Dans ce fascinant désordre, Laziz est comme un enfant : «C’est un monde merveilleux», souffle-t-il en énumérant tout ce qu’il peut y glaner. «Les tableaux, les sculptures, les bijoux, les outils, les médailles, les uniformes… Je croise même des dames qui collectionnent les vieux boutons ! Ou des gens qui n’ont d’yeux que pour les télécartes usagées». Ses marottes à lui : les fossiles et la poterie ancienne. «Les fossiles, ces débris millénaires, incarnent pour moi la grandeur de la nature, de la création divine. La poterie, elle, représente à mes yeux le génie inventif de l’homme».

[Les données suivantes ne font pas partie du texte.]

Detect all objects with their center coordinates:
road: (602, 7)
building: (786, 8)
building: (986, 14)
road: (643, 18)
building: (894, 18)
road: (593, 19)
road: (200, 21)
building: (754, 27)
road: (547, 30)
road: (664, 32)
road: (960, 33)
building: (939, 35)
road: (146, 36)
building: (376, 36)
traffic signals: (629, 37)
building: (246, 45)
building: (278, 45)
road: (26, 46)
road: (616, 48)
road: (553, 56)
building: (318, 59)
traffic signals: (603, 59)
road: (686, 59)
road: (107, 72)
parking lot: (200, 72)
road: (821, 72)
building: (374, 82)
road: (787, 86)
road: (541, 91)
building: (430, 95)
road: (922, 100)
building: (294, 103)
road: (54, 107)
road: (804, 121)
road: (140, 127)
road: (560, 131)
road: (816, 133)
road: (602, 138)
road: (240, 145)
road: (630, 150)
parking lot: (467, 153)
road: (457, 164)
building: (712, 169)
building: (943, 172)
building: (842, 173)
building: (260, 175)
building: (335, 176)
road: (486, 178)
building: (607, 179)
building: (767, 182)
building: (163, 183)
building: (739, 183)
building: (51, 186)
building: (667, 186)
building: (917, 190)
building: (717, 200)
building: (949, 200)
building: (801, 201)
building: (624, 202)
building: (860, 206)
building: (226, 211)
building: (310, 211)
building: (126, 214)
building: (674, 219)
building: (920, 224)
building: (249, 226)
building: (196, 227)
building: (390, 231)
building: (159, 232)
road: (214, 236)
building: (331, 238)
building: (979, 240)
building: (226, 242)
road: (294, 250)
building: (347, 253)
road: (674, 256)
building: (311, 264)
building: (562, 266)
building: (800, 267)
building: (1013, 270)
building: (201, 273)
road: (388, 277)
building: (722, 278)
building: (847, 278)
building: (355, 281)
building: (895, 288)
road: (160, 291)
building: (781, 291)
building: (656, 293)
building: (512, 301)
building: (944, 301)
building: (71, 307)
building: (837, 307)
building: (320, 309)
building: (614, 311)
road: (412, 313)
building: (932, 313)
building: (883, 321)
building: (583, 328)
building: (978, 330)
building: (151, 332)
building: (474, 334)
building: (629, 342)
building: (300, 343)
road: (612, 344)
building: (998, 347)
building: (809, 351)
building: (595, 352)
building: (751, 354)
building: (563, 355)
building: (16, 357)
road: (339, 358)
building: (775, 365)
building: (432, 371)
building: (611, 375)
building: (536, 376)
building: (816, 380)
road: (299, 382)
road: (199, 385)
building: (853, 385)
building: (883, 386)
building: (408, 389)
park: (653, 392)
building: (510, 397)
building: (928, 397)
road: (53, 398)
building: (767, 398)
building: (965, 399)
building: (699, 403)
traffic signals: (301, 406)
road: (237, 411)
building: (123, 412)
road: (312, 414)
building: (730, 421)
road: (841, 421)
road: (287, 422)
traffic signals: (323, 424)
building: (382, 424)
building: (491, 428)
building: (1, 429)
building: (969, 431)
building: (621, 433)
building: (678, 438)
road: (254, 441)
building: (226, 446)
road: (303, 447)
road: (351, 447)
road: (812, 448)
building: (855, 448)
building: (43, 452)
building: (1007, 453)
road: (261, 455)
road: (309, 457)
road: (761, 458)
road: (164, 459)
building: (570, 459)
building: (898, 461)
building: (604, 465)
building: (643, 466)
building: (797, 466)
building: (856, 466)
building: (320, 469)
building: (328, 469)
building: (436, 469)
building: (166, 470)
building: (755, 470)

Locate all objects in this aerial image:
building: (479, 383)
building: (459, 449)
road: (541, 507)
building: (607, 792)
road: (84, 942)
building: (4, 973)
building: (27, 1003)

Sa passion pour la paléontologie, Laziz la tient de son grand frère ingénieur, qui l’emmenait tout petit à Oued Zem, pour déterrer des coquilles, des dents, de séculaires animaux encastrés dans la pierre : «Il y a au moins trois-cents espèces de trilobites (fossiles marins) au Maroc. Des gens du monde entier viennent en acheter ici. Dommage que nos responsables, peu avertis, laissent filer ces trésors en toute indifférence».

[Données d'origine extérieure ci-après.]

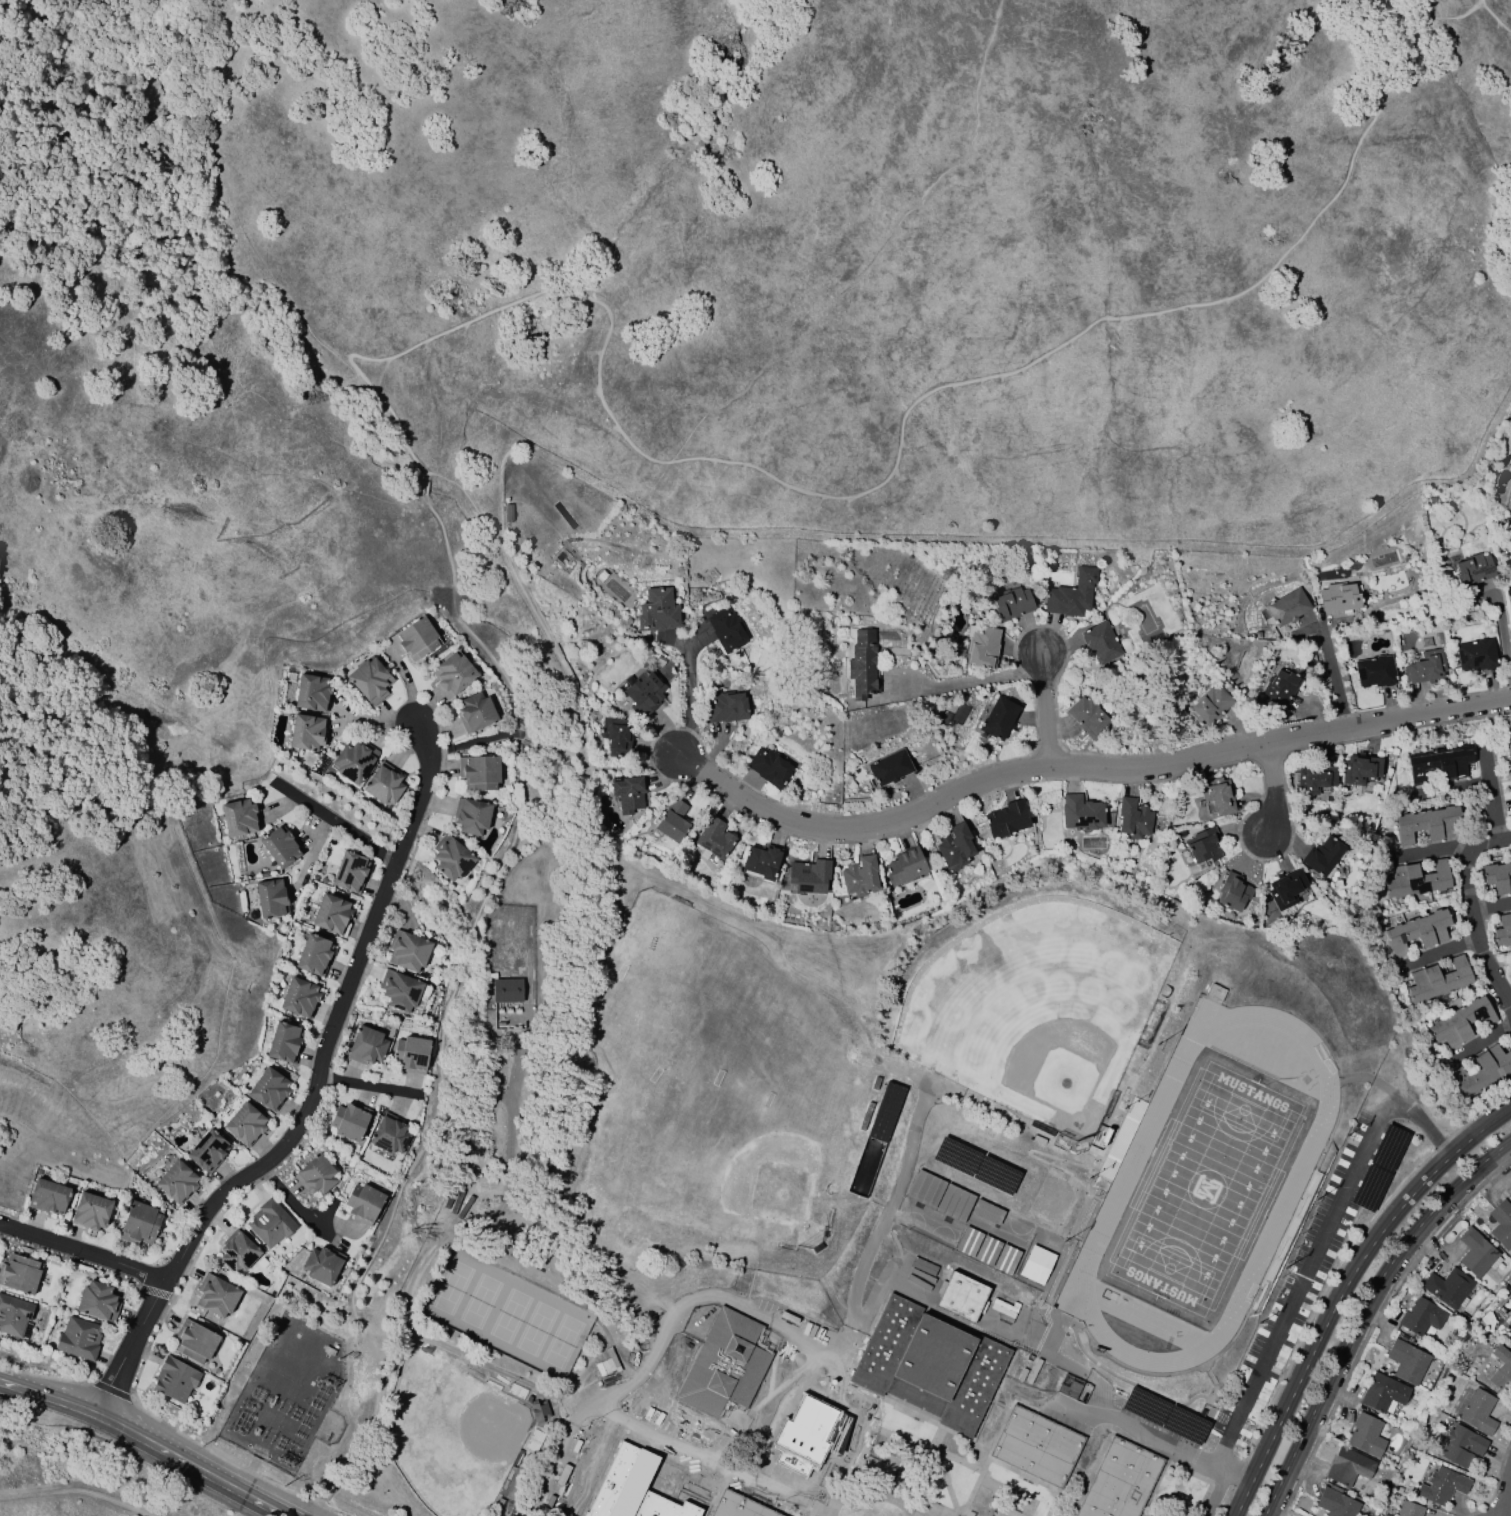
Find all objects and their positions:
road: (1494, 19)
road: (483, 316)
building: (1506, 543)
building: (1471, 571)
building: (1071, 594)
building: (1339, 597)
building: (1012, 604)
building: (1287, 607)
building: (657, 610)
road: (1503, 619)
building: (726, 629)
road: (1326, 629)
building: (414, 639)
building: (1100, 643)
building: (982, 647)
building: (1475, 655)
building: (862, 666)
building: (1425, 667)
building: (1374, 672)
building: (452, 675)
building: (369, 680)
road: (967, 682)
building: (1279, 689)
building: (311, 693)
building: (644, 693)
road: (691, 698)
building: (1210, 705)
building: (725, 707)
road: (1046, 709)
building: (474, 712)
building: (1087, 717)
building: (998, 719)
building: (306, 733)
building: (616, 736)
building: (1508, 744)
building: (354, 761)
building: (1440, 764)
road: (1083, 766)
building: (768, 767)
building: (889, 767)
building: (1510, 768)
building: (1359, 769)
building: (478, 773)
building: (1314, 779)
building: (383, 784)
road: (1272, 787)
road: (1453, 788)
building: (630, 793)
road: (1490, 793)
building: (1217, 795)
building: (1081, 813)
building: (471, 815)
building: (239, 817)
building: (1133, 818)
building: (1006, 819)
road: (335, 820)
building: (672, 820)
building: (1428, 824)
building: (713, 838)
building: (279, 846)
building: (954, 846)
building: (1203, 846)
road: (1430, 850)
building: (1322, 856)
building: (450, 858)
building: (761, 861)
building: (904, 866)
building: (350, 872)
building: (809, 875)
building: (859, 877)
building: (1498, 877)
building: (1417, 879)
building: (1285, 889)
building: (1232, 892)
building: (272, 898)
road: (1490, 907)
road: (1470, 911)
building: (332, 915)
building: (1417, 931)
building: (1502, 931)
building: (407, 951)
road: (1437, 954)
building: (314, 955)
building: (1438, 979)
building: (399, 990)
building: (506, 990)
building: (299, 998)
park: (1034, 1003)
building: (1460, 1022)
road: (1478, 1042)
building: (284, 1043)
building: (366, 1045)
building: (411, 1054)
building: (1482, 1071)
road: (367, 1086)
building: (269, 1089)
road: (312, 1098)
park: (678, 1104)
building: (885, 1112)
building: (349, 1121)
building: (245, 1124)
road: (1427, 1127)
building: (389, 1134)
building: (207, 1151)
building: (316, 1176)
building: (176, 1182)
park: (775, 1187)
stadium: (1202, 1188)
park: (1205, 1188)
building: (1510, 1188)
track: (1117, 1192)
building: (47, 1197)
building: (449, 1197)
building: (456, 1202)
road: (294, 1203)
building: (363, 1203)
building: (464, 1207)
building: (90, 1212)
building: (139, 1223)
building: (270, 1223)
building: (1501, 1223)
building: (986, 1250)
road: (82, 1251)
building: (237, 1252)
building: (1477, 1254)
building: (321, 1265)
building: (1040, 1266)
building: (20, 1274)
parking lot: (1303, 1277)
road: (1302, 1278)
building: (1448, 1287)
road: (1343, 1291)
building: (215, 1296)
building: (966, 1298)
building: (97, 1301)
road: (1360, 1309)
building: (14, 1316)
park: (508, 1316)
building: (1420, 1316)
building: (1510, 1334)
building: (78, 1338)
building: (1510, 1340)
building: (194, 1342)
road: (656, 1355)
building: (1406, 1362)
building: (727, 1366)
building: (933, 1366)
building: (1500, 1368)
building: (174, 1379)
power substation: (284, 1393)
building: (1383, 1393)
building: (538, 1411)
building: (1478, 1411)
parking lot: (1125, 1425)
road: (1137, 1430)
building: (1365, 1435)
building: (804, 1436)
road: (940, 1438)
road: (145, 1441)
building: (597, 1442)
road: (663, 1443)
building: (1461, 1445)
building: (1038, 1447)
building: (1348, 1467)
park: (96, 1468)
building: (658, 1473)
road: (1232, 1473)
crop: (82, 1479)
building: (1122, 1481)
building: (1442, 1486)
road: (869, 1490)
road: (783, 1493)
road: (1215, 1493)
road: (1506, 1495)
building: (1337, 1503)
building: (741, 1506)
building: (1409, 1509)
road: (1493, 1510)
road: (936, 1513)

Sur la poterie marocaine, qu’il découpe délicatement à ses heures perdues pour en faire «des tableaux», l’homme est encore plus intarissable. «J’achète de la vieille poterie cassée, datant d’avant les années 1950. À l’époque, l’artisan s’inspirait de la nature et travaillait à base de ses pigments. Il y avait une plante ou un secret naturel pour chaque couleur. Après, le “Chimicolor” est en entré en jeu et a tué la poterie, la vraie». Un patrimoine qu’on trouve désormais surtout dans les brocantes, d’où l’empressement des collectionneurs à Derb Ghallef. «Il en arrive de partout. D’Espagne, de France, de Belgique, des Etats-Unis. Ces gens-là sont très intelligents. Ils viennent rafler de vieilles cartes postales de l’ère coloniale à dix, quinze dirhams à tout casser, et les revendent chez eux à 2 000 dirhams pièce, minimum», certifie Laziz Mejdoubi.

Gare à la contrefaçon

Surprenant ? A peine. «Il m’est arrivé de débourser 35 000 dirhams pour des bijoux berbères, une vingtaine à peu près, venant du Moyen ou du Haut-Atlas. Des fibules qui servaient à attacher les vêtements traditionnels des femmes». Et encore, cela reste tout à fait «abordable» à côté des prix pratiqués pour certains tableaux de maîtres. «Si si, je vous assure. Des Cherkaouis, des Gharbaouis authentiques sortent d’ici. Un Majorelle a été vendu à 50 000 dirhams. Un Chaâibia aussi, à 90 000 dirhams. Une broutille, quand on pense à ce que cela rapporte lors de ventes aux enchères». Laziz dit même connaître un antiquaire de la Joutia qui possède, chez lui, «vingt à trente millions de dirhams de tableaux».
Abderrahim Hayboub en a quelques-unes aussi, des toiles. «Oh, des reproductions seulement», se hâte-t-il de mettre en garde. Un Picasso contrefait, aux couleurs usées, pend au dessus de sa tête. «Oui, il faut toujours faire très attention avant d’acheter quoi que ce soit, renchérit Laziz Mejdoubi. À Derb Ghallef, le risque majeur demeure le faux, et on se fait attraper facilement si on n’est pas un connaisseur. C’est pour cela que je conseille à tous de se documenter avant de venir, d’assister à des expositions, d’acquérir un savoir en la matière. Et ça s’applique à tout le reste : renseignez-vous avant d’acheter, par exemple, un collier de corail. Le gramme coûte 50 dirhams. Or, vous pouvez vous faire avoir et acheter du faux corail khaliji pour trois fois ce prix».